Les artistes et les intellectuel·les ont la responsabilité de résister à la culture de la domination telle qu’elle s’incarne dans le milieu littéraire. Il est facile de condamner Donald Trump et les radios poubelles: cela ne définit personne dans ce milieu. Plus difficile, en revanche, de dénoncer un système dont on tire – ou dont on espère tirer – profit. Plus difficile de cesser d’envier ces personnes qui occupent une position dominante dans le champ. Plus difficile de renoncer à son propre désir de domination.

J’ai si hâte qu’on en finisse avec la culture de la domination. Avec cette manie d’évaluer les livres en s’arrêtant à leur thème – les sujets «sérieux» valent plus que les histoires personnelles – ou à l’identité de leur auteur·rice – les femmes, les minorités sexuelles et de genre, les gai·es, les «migrant·es» écrivent de moins bons livres que les Stéphane.

Ce qui est beau des vagues, c’est la certitude que nous avons, quand bien même nous oublions leur force à marée basse, qu’elles reviendront.

En fait, j’ai hâte qu’on en finisse avec la paresse intellectuelle. Car la deuxième chose qui m’a frappée dans cette dernière vague de dénonciations, c’est le prestige que les victimes accordaient à leur agresseur·se. «C’est quelqu’un d’important dans le milieu», disaient-elles, disaient-ils. Et chaque fois, cette marque de reconnaissance me semblait imméritée. À tout le moins exagérée.

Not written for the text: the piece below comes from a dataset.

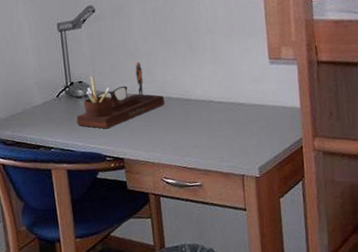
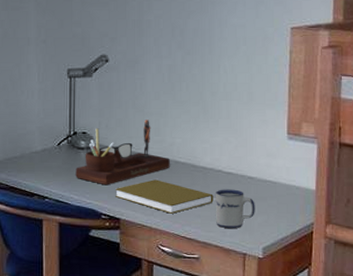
book: none [116,117,209,148] -> present [115,179,214,214]
mug: none [210,116,248,154] -> present [216,189,255,229]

Oui, les vagues reviendront. Qu’on reste sur le rivage ou qu’on se plante les pieds dans l’eau, qu’on regarde la vague venir de face ou dos tourné, qu’on saute, qu’on plonge ou qu’on fasse l’étoile en se laissant dériver, chacun·e devra choisir quelle posture adopter.

En attendant la prochaine vague, pour ma part, j’ai décidé de ne pas fermer les yeux. Et si j’ai l’âme contemplative, je suis prête à me mouiller. Pour que tombent celles et ceux qui font du mal aux autres, je suis prête, moi aussi, à faire des vagues.

  • 1. Avital Ronell, Stupidity, University of Illinois Press, 2003; traduit en français en 2006, Paris, Seuil, coll. «Points».
  • 2. James Baldwin, «Who is the Nigger?», extrait de Take This Hammer, KQED, 1963.
  • 3. Virginie Despentes, «Césars: "Désormais on se lève et on se barre"», Libération, 1er mars 2020.